# Sauger size and quantity



## chasing eyes (Nov 4, 2013)

I was wondering why the catch rates of sauger in the river has been on the decline for some years now. 
Over fishing,loss of habit and spawning grounds,pollution, or just an increase of predators.My trips down to the the mighty O have been getting more infrequent over the years due to travel distance and lack of success. 
I came across this article from ODNR that I found interesting.





http://wildlife.ohiodnr.gov/stay-in...-angler/post/fishing-sauger-in-the-ohio-river


----------



## kycreek (May 31, 2006)

The new 14" minimum & 6 fish creel limits should help.


----------



## chasing eyes (Nov 4, 2013)

One would think it would help but look at the inland lake crappies for example.For years there’s been 30 fish 9” limit and you still have to sift through 20 just to get one over 9”. Just don’t see how a limit will help if the catch rate is down now with no limit and they are only living 2-3years.


----------



## PJF (Mar 25, 2009)

The fishing pressure in my area of the river has declined immensely from what it was 20 years ago. Back when the motto was "big enough to fit on a hot dog bun big enough to keep". I don't have access to any data but I would be interested in what the stocking rates were back in the day to now. I also know that the timing of high water events in the early spring IMHO have a lot to do with success or failure of spawning rates. Spawn 20 feet up on the bank and its dry 4 days later. Maybe maybe not. Walleye populations are increasing in this same area. My opinion is fishing pressure here is not the answer. The fishing pressure argument doesn't hold water IMHO hard for me to believe that a whole year class of fish were all caught by some good old boys. I catch sauger but not anywhere near the numbers of back in the day. This spring we caught 3 different year classes several times but very reduced numbers.


----------



## Saugeyefisher (Jul 19, 2010)

PJF said:


> The fishing pressure in my area of the river has declined immensely from what it was 20 years ago. Back when the motto was "big enough to fit on a hot dog bun big enough to keep". I don't have access to any data but I would be interested in what the stocking rates were back in the day to now. I also know that the timing of high water events in the early spring IMHO have a lot to do with success or failure of spawning rates. Spawn 20 feet up on the bank and its dry 4 days later. Maybe maybe not. Walleye populations are increasing in this same area. My opinion is fishing pressure here is not the answer. The fishing pressure argument doesn't hold water IMHO hard for me to believe that a whole year class of fish were all caught by some good old boys. I catch sauger but not anywhere near the numbers of back in the day. This spring we caught 3 different year classes several times but very reduced numbers.


I agree 100% in a body of water this size imo its not angling pressure


----------



## Fishon1546 (Mar 15, 2014)

The Fishing in the River has been a little off for a few years now and it just hasn’t been for the Sauger but I do believe they have been the most effected.
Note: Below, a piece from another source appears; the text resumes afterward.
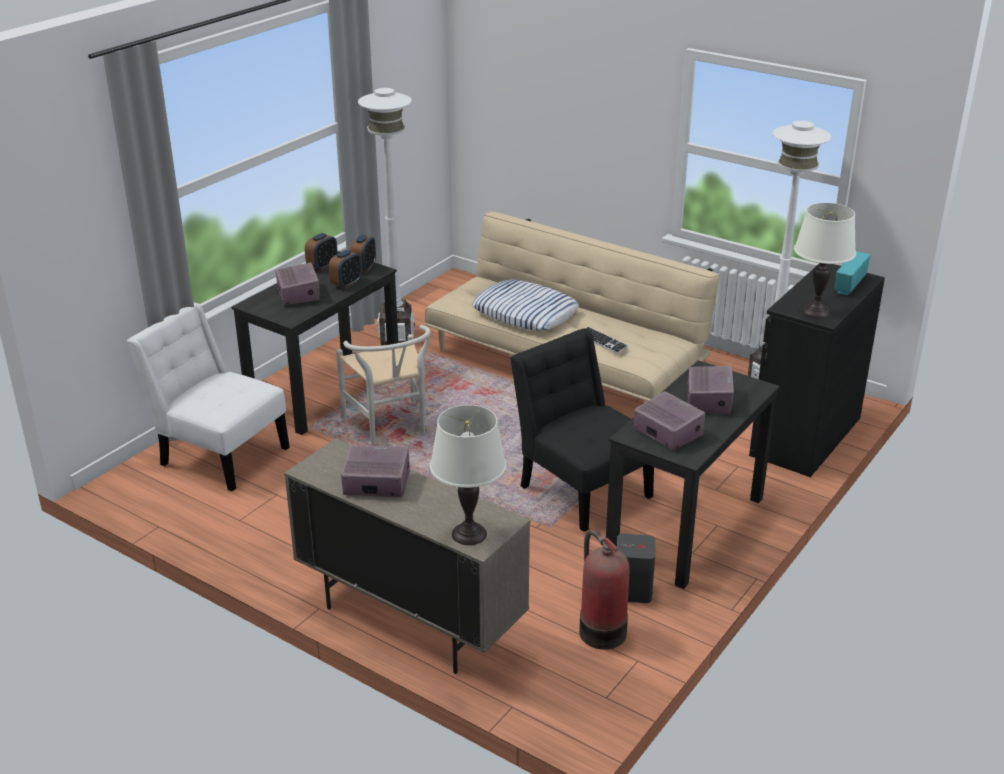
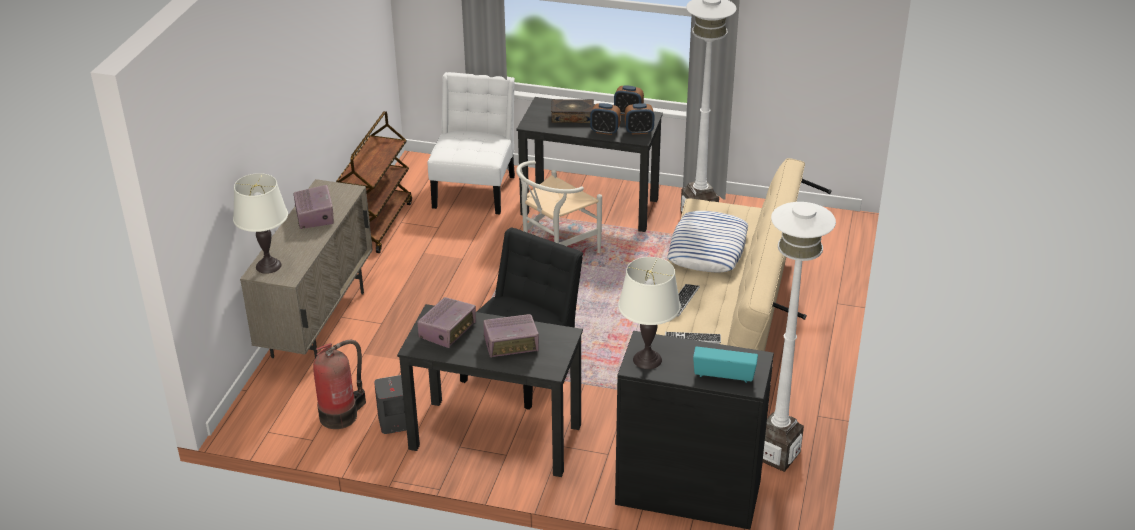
camera: 70 degrees right, 5 degrees up
(227, 539) = (377, 224): none -> brown cart
(298, 294) = (572, 116): radio -> book
(663, 349) = (692, 338): none -> keyboard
I sure hope they can figure it out maybe they should look into stocking some to see if they can give them a boost. I would say the constant Water fluctuations and Lack of bait would be a good place to look at


----------



## chasing eyes (Nov 4, 2013)

Like PJF stared I also have noticed the increase of walleye
In the river. So spawning grounds should not be the problem. A few years back I hit my normal high water summer spot which usually always produces but this time all I pulled were 2-3 year old walleye. Coincidence or not I did notice a increase of gar in my normal spots.


----------



## Fishon1546 (Mar 15, 2014)

West Virginia stocks Walleye in the Ohio River


----------